A U.S. delegation of 43 government, business and community leaders was in Christchurch on Tuesday for a U.S.-New Zealand Partnership Forum meeting. Also participating in the forum was Kurt Campbell, the State Department's assistant secretary for East Asian and Pacific Affairs. Nine U.S. congressmen attending the meeting as part of a separate delegation led by Rep. Don Manzullo, R-Ill., had left the city several hours before the quake struck and were in Wellington, U.S. officials and a spokesman for the House Foreign Affairs Committee said Tuesday. All of those in the two delegations are safe, the department said.

State Department spokesman P.J. Crowley says Secretary of State Hillary Rodham Clinton phoned New Zealand Foreign Minister Murray McCully to express her sorrow over the earthquake, which toppled buildings in Christchurch and killed dozens of people.

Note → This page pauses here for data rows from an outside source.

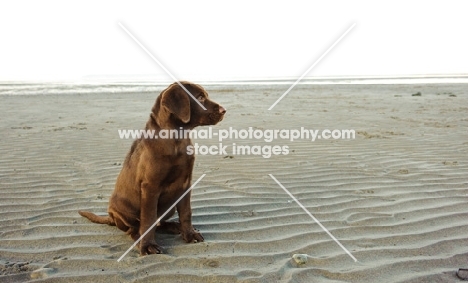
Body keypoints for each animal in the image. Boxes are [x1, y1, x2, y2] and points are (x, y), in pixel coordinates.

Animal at [79, 81, 226, 255]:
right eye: (200, 97)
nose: (224, 110)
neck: (177, 139)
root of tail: (111, 217)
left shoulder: (185, 183)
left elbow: (186, 212)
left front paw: (189, 233)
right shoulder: (150, 187)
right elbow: (148, 219)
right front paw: (148, 245)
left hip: (170, 207)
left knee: (159, 223)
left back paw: (174, 226)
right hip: (122, 211)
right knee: (135, 229)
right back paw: (139, 238)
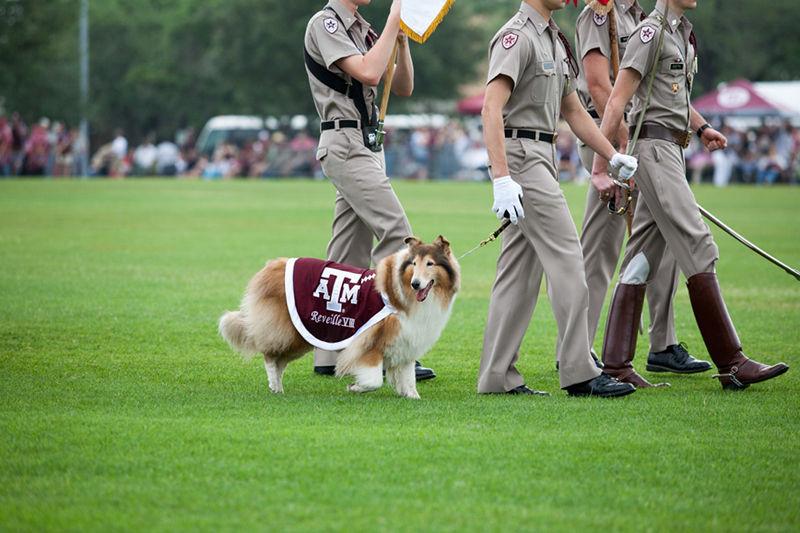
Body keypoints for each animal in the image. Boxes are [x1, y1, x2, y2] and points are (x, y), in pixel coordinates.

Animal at [219, 235, 460, 396]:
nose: (416, 283)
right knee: (270, 356)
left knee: (279, 361)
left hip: (300, 335)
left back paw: (277, 387)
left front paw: (411, 396)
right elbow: (374, 380)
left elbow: (408, 377)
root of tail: (272, 265)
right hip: (288, 331)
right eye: (414, 264)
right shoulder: (371, 341)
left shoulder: (408, 339)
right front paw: (355, 387)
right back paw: (274, 385)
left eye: (430, 263)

To assist the humanitarian response, the U.S. sent a team that includes search-and-rescue staff from the Los Angeles County fire department.

"We stand ready to assist the government of New Zealand in any way we can,'' Rajiv Shah, the administrator of the U.S. Agency for International Development, said in a statement.

The U.S.-New Zealand forum brings together government and business leaders from both countries to discuss ways the U.S. and New Zealand can work on trade and other regional issues. Among those in attendance were former Sen. Evan Bayh, D-Ind., and his wife, Susan. An aide to Bayh, Beth Chrusciel of the Washington law firm McGuireWoods, said both Bayhs were fine following the quake and they had left Christchurch in accordance with local officials' request for people to leave damaged sections of the city.